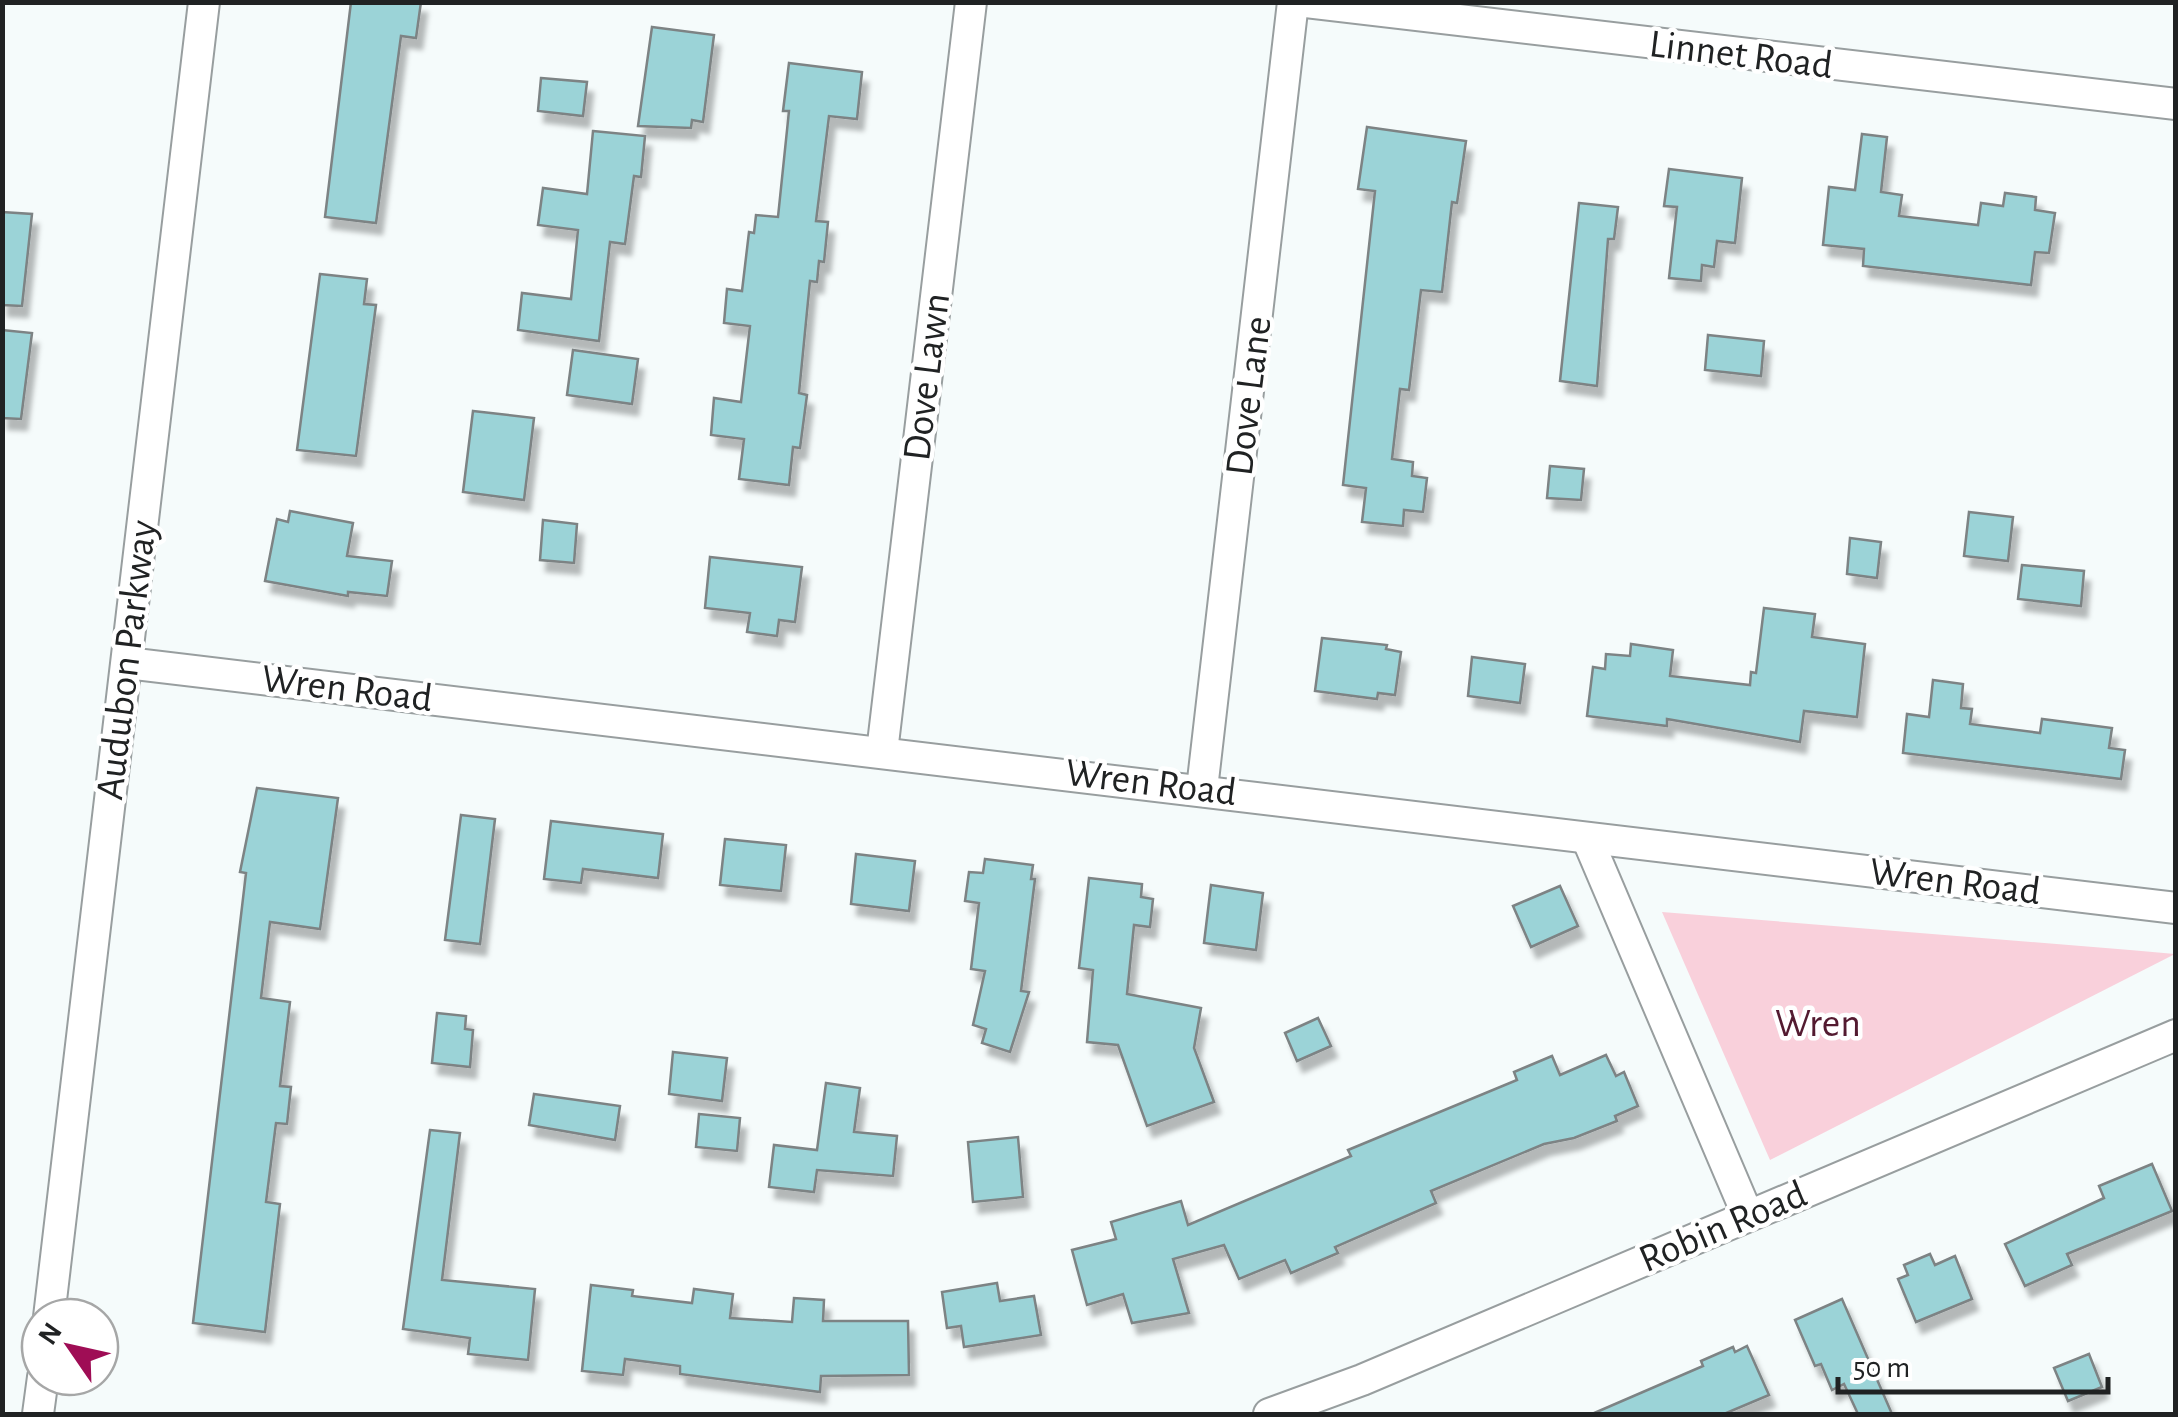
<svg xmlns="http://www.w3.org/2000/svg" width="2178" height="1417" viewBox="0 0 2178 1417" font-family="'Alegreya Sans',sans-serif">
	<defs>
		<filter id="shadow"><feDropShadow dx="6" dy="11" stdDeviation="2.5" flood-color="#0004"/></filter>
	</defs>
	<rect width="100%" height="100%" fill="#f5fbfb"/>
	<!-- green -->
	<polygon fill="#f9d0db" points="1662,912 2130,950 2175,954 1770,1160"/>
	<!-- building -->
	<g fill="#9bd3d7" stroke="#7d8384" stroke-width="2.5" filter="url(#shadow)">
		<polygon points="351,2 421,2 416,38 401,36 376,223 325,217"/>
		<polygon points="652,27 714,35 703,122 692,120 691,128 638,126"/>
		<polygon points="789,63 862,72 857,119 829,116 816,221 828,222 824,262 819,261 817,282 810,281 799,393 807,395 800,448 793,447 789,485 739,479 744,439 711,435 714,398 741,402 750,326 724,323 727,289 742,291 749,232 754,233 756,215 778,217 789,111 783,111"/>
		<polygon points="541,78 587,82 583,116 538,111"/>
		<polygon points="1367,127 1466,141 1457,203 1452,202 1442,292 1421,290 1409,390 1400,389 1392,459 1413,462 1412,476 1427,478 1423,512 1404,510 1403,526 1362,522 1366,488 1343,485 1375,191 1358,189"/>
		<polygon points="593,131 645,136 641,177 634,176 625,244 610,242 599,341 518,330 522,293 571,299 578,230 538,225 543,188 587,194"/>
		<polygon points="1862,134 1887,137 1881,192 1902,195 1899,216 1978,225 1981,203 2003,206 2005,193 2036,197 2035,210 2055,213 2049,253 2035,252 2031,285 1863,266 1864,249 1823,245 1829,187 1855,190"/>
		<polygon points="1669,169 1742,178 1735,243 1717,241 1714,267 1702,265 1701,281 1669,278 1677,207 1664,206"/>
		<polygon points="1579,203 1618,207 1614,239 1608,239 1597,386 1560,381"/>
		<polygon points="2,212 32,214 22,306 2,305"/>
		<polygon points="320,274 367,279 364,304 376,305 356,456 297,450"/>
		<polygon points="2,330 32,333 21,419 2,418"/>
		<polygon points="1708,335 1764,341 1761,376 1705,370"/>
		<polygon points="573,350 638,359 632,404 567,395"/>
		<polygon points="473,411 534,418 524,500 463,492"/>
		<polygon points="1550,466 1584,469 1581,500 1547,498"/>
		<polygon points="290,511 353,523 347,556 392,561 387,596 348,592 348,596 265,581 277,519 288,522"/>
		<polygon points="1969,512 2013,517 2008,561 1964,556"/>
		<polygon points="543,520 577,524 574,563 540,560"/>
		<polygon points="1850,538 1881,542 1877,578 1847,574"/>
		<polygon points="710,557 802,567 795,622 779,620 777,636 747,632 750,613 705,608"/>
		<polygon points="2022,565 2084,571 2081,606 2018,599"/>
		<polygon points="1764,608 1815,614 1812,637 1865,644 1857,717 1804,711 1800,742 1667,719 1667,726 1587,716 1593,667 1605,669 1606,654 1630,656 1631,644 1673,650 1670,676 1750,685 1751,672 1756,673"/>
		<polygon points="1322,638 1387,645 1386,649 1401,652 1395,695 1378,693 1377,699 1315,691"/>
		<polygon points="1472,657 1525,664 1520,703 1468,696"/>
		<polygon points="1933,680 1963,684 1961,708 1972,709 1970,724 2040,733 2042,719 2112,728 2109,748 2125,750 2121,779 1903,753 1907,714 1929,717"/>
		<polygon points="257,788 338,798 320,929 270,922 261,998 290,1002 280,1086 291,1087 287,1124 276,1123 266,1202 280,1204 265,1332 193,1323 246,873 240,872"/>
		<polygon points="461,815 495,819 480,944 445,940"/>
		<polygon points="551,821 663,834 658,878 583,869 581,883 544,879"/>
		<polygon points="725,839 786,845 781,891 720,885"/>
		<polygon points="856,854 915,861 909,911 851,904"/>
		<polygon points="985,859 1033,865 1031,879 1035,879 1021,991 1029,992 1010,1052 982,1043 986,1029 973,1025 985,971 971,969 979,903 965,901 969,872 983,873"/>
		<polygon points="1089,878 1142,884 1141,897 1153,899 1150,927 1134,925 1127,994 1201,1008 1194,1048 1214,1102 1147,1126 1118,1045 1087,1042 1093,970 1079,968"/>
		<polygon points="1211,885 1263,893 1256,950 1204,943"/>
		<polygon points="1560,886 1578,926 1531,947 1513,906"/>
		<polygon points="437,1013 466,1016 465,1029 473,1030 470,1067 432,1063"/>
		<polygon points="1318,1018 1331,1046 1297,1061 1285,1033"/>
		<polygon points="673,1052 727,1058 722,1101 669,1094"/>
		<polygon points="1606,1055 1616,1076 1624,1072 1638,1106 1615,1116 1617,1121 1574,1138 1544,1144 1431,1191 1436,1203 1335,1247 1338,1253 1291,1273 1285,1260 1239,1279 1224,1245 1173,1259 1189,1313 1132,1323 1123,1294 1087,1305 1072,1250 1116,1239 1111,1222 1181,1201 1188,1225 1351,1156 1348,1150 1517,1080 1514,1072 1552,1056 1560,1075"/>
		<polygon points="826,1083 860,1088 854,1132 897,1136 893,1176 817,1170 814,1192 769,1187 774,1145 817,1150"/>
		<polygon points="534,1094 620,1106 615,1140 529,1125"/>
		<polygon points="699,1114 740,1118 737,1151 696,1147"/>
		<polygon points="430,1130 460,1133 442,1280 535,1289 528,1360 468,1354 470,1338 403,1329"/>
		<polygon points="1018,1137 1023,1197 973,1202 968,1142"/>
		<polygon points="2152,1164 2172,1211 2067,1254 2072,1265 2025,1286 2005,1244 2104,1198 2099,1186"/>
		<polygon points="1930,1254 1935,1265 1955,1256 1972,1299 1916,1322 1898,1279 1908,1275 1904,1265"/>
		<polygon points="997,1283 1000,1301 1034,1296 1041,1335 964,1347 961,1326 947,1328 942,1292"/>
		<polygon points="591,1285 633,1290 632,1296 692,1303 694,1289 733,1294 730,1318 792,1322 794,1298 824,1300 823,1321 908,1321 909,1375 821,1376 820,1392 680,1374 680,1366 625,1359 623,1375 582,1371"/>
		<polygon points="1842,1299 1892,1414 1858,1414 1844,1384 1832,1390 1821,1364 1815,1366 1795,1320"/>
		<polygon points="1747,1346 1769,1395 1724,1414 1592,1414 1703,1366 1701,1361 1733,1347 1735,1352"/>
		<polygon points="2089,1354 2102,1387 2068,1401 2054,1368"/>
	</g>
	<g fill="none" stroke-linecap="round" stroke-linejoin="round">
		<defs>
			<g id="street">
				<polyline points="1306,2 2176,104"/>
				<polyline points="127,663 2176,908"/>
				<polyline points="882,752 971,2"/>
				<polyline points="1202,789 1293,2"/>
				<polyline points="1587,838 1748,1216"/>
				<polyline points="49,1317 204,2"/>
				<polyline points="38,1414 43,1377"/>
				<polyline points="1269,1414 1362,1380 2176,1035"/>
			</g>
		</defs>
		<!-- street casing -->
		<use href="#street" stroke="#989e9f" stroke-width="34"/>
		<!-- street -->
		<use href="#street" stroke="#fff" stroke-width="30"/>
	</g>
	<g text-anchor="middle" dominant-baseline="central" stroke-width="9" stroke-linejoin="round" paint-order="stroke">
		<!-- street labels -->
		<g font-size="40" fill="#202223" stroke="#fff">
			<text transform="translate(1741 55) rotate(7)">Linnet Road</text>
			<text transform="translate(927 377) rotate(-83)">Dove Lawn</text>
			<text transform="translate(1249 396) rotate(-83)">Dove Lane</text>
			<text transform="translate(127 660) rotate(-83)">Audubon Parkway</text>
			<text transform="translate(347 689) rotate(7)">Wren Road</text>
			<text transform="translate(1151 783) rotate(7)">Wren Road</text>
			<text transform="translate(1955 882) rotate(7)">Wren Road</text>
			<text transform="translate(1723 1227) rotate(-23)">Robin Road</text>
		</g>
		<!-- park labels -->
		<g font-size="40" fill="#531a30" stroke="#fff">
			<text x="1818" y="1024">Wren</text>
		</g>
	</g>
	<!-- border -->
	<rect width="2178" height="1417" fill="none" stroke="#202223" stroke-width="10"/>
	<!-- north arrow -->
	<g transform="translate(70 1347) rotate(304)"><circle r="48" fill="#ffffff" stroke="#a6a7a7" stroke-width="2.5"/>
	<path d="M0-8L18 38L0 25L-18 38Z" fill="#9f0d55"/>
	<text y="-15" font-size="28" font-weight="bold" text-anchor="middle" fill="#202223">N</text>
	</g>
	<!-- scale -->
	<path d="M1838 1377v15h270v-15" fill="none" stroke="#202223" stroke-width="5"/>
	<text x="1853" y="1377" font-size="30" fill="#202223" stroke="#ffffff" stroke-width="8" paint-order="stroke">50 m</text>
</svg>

# What to work on
Look through the material and copy each line that has "anchor".

# Completed exercise
	<g text-anchor="middle" dominant-baseline="central" stroke-width="9" stroke-linejoin="round" paint-order="stroke">
	<text y="-15" font-size="28" font-weight="bold" text-anchor="middle" fill="#202223">N</text>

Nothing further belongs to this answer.